新元号「令和」の日本、転換点の景気 世界情勢が舵取り左右
新元号が「令和」に決まった。「前向きな明るい未来が展望できる」(所功・京都産業大学名誉教授)など、慶祝ムードの高まりが予測されるが、明治以降、大正、昭和、平成と改元された際には、一定のタイムラグを経て、社会的、経済的に大きな変動に直面してきた。写真は首相官邸で撮影(2019年 ロイター)
新元号が1日、「令和」に決まった。「前向きな明るい未来が展望できる」(所功・京都産業大学名誉教授)など、慶祝ムードの高まりが予測されるが、明治以降、大正、昭和、平成と改元された際には、一定のタイムラグを経て、社会的、経済的に大きな変動に直面してきた。秋に消費増税を控え、戦後最長とされる景気拡大局面に転換の兆しも見られるなか、グローバルな情勢変化が新時代の舵取りを大きく左右しそうだ。
広がるご祝儀ムード
「令和」に対する専門家の受け止め方は、概ね好評だ。京都産業大学の所名誉教授は、「万葉集から採られたのは意外な点もあるが、漢字を使って表現する日本の文化を示している。なかよく、やわらかくという意味であり、21世紀の日本、世界にとって大事な価値を示している」と述べた。

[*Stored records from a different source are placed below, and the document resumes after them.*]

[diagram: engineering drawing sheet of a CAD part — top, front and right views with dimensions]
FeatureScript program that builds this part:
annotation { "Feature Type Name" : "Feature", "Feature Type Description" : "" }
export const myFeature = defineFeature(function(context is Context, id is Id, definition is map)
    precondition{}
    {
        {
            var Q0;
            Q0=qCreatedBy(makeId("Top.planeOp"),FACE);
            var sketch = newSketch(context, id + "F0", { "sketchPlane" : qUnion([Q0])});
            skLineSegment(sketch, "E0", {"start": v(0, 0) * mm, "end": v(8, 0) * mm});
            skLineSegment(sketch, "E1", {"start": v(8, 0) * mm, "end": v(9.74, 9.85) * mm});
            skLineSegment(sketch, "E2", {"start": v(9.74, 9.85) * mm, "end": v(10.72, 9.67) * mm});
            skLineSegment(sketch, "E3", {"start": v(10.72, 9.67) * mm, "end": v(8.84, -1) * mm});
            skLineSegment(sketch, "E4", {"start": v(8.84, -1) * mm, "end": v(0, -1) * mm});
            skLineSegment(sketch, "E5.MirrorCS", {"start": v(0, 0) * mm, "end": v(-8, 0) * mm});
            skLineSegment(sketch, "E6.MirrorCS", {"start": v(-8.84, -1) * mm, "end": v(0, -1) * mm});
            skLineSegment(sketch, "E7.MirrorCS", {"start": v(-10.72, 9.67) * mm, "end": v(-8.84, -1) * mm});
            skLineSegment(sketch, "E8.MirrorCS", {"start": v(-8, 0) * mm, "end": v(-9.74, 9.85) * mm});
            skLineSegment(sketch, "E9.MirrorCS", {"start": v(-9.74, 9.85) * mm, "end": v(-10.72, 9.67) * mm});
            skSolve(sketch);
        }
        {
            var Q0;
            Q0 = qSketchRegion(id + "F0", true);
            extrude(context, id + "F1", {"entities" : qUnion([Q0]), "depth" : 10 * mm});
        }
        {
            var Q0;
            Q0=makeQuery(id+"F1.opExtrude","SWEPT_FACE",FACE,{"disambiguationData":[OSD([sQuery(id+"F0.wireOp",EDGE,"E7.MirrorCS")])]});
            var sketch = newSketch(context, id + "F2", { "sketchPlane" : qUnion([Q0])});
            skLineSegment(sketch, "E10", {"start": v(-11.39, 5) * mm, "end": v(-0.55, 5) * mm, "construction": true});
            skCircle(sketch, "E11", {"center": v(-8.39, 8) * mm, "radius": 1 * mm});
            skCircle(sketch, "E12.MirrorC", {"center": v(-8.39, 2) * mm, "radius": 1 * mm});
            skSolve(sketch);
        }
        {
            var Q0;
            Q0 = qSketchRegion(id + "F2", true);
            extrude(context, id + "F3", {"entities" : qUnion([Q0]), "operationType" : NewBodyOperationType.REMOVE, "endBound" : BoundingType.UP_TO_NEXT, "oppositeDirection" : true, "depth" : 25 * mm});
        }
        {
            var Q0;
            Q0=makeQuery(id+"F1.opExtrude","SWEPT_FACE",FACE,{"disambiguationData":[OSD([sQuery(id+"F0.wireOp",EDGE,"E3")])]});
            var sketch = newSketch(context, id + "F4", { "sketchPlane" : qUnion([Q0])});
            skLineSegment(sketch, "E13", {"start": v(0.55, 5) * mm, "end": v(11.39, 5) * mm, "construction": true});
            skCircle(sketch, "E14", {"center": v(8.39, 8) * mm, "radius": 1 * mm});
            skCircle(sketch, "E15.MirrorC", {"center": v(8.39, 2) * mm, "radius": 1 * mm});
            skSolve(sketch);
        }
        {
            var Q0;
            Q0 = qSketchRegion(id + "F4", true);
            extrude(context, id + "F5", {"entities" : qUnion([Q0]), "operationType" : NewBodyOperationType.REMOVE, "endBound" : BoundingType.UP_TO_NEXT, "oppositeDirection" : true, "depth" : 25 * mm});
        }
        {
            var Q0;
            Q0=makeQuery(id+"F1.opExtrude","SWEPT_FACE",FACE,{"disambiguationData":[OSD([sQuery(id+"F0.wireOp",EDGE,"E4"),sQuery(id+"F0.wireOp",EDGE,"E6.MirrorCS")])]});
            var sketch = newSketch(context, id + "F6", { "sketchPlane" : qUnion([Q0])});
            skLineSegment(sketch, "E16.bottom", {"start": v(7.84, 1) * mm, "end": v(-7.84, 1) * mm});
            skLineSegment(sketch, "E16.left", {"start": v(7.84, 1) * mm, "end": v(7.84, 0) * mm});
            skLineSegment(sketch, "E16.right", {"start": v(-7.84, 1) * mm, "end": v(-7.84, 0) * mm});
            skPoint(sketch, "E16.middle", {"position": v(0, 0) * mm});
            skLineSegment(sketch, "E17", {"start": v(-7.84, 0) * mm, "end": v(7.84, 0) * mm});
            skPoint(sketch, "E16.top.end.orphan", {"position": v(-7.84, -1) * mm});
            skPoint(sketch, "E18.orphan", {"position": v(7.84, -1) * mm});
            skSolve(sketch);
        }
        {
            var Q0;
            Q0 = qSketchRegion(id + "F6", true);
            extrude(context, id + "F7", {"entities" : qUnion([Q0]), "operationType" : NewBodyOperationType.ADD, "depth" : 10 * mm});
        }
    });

東京大学史料編纂所教授の山本博文氏は「従来の元号が政治的な理想や国家的な理想を示していたのに対し、良い感じ、雰囲気を意味する元号である点が新しい」と指摘した。
安倍晋三首相は、新元号公表後の談話の中で「一人ひとりの日本人が、明日への希望とともに、それぞれの花を大きく咲かせることができる。そうした日本でありたい」、「希望に満ち溢れた新しい時代を、国民の皆様と共に切り拓いていく」と、新元号に込められた意義などを説明した。
初めての元号と言われている「大化」から「令和」まで、日本の元号は合わせて248。1300年あまりの歴史の中では、天平感宝(てんぴょうかんぽう)など漢字4文字で表記する時代もあった。
改元と景気の浮き沈みに直接的な因果関係はないとされるが、「改元に伴う『ご祝儀ムード』の高まりは、日本経済にプラス面の効果をもたらす」と、双日総合研究所・チーフエコノミストの吉崎達彦氏は指摘する。
今回は、天皇陛下が4月30日に退位され、5月1日に皇太子さまが即位される「生前退位」となる。東洋大学の鈴木洋仁・研究助手は、生前退位を前に消費を刺激する『さよなら平成キャンペーン』などが広がる現状に、「ご祝儀ムードは、すでに始まっている」と話す。